Patient Wins His Drug Battle.

Byline: By Gayle Tomlinson Evening Chronicle (Newcastle, England), December 17, 2005

Mesothelioma sufferer Bill Short has today come a step closer to gaining life-extending cancer treatment.

Mr Short, 74, from Wallsend, has been told by the Northern Cancer Network (NCN) he is free to ask for the chemotherapy treatment Alimta on the NHS.

His solicitors, Irwin Mitchell, were sent a letter this week telling him he could soon be among the first to receive the drug.

The news comes after the NCN made a U-turn last week.

It decided to prescribe the drug ( which can extend the life of mesothelioma patients by three months ( after a campaign by the Chronicle.

Up until Friday the drug was not available on the NHS in the North East, even though patients in Liverpool, Scotland and London could get it.

Instead, those in the North East were having to pay pounds 24,000 to get the drug privately.

Irwin Mitchell, which has offices in Newcastle, launched a fight on Mr Short's behalf to get Alimta available to him.

It threatened legal proceedings against the North Tyneside Primary Care Trust to put pressure on the NCN.

After a meeting of strategic health authority chief executives they decided to make the drug available.

Work is now being carried out on guidelines to determine exactly who will benefit from Alimta.

Mr Short, who is currently in North Tyneside Hospital, has been fighting the asbestos-related condition since August.

He was exposed to asbestos during his work at Blyth Power Station.

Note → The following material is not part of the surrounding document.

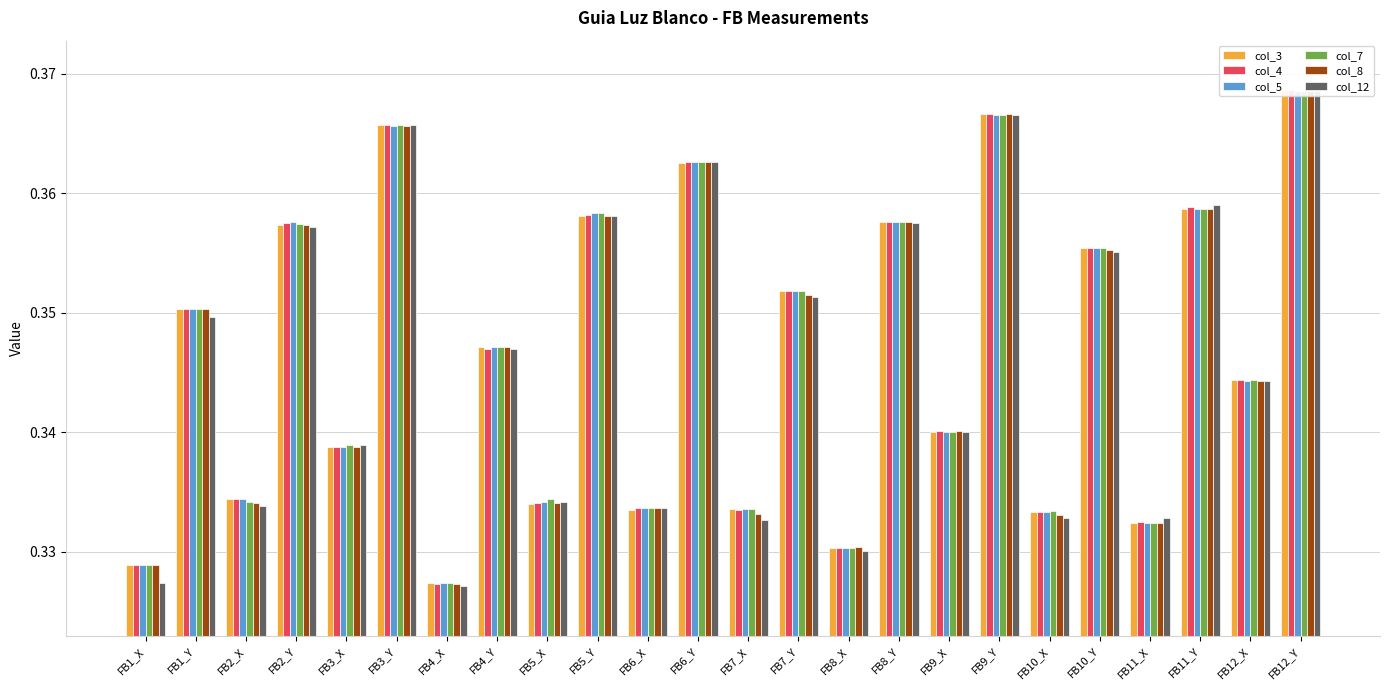

List the labels in order of col_8 value, smallest first.

FB4_X, FB1_X, FB8_X, FB11_X, FB10_X, FB7_X, FB6_X, FB2_X, FB5_X, FB3_X, FB9_X, FB12_X, FB4_Y, FB1_Y, FB7_Y, FB10_Y, FB2_Y, FB8_Y, FB5_Y, FB11_Y, FB6_Y, FB3_Y, FB9_Y, FB12_Y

He is now waiting to speak to his consultant to find out when he can get the treatment.

His daughter, Susan Reay, said: "This is good news but we still need to speak to my dad's consultant to find out when they can give him the drug.

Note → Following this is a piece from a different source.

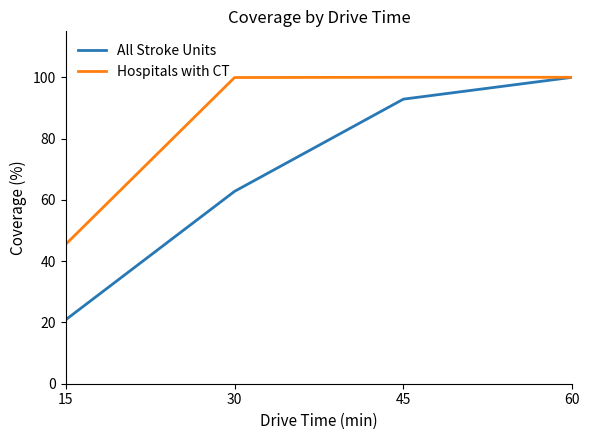

What are all the series names shown in the legend?

All Stroke Units, Hospitals with CT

"He could be one of the first to get the drug, but he must first get stronger. It'll be up to his doctors."

Mr Short's legal representative, Mhairi Walker, said: "This is a marvellous development. Mr Short and his family can now look to the future with renewed optimism.

"He has already been through enough and can now move on and enjoy a better quality of life.

"Last week's decision by the health authority to provide Alimta was also great news for all mesothelioma victims who have been trying to access this health treatment.

"It removes the injustice of the postcode lottery that has affected all those in the North East."